28 November 2014 at 19:47:44 MST
when i plead for an end the sea refuses to take me
on 29 November 2014 at 12:57:47 MST
I know this is a vent and you do prefer to not have comments on them (as is evident by disabling comments on DA), but this piece really is captivating. From the way the waves are drawn to the eerie, somehow soothing, glow of the bird person on the side. The details you've put in with particle effects and even blotches as if the lens of a camera were getting wet makes this perhaps my favorite piece you've done.
I wish you were not hurting. It makes me sad that someone so lovely hurts inside is in pain and I wish there was more I could do about it, but alas, I am, in fact, a total stranger and even if I weren't there is probably little I could do but remind you things will get better. I might not know you personally, but I've been a follower of your's for years now--even going as far as reading your journals after a while of sticking around. It's the personality that attracts me to the artist--to remember their name, to recognize their style, to stick around and grow with them. I look at a lot of art a day, and I mean a lot, mostly for brief seconds so that I can look at as much as possible (weirdly,, is probably one of the only things that stops me from being a hoarder of physical things honestly, hahaha), but I pause over your art. I look at it for longer then a few seconds. Minutes even. Oftenly I even find myself leaving tabs open, so I can come back and look again while doing other things. I see your personality in the things you draw and in your style, and you've also opened my eyes up to a lot of things I didn't know I'd love as much as I do until you introduced me to them.

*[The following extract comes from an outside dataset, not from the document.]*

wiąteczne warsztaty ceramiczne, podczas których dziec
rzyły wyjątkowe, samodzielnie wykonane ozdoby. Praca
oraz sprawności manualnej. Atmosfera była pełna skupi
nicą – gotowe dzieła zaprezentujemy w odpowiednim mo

I'm always afraid of telling someone one of their vent pieces (or multiple vent pieces) are my favorite works of theirs as if it will make them feel their efforts only show when they're hurting and encourage that hurting, but, well. . . I just feel you need to know that regardless of how you're feeling, you're always creating beautiful things--no matter how selfish you feel you are for it.
Thank you for being you and I hope things get better for you soon.
on 5 January 2015 at 14:00:35 MST
this is a very sensual landscape you've rendered. it draws my eye along the curves quietly.
i will second what Dindella posted earlier.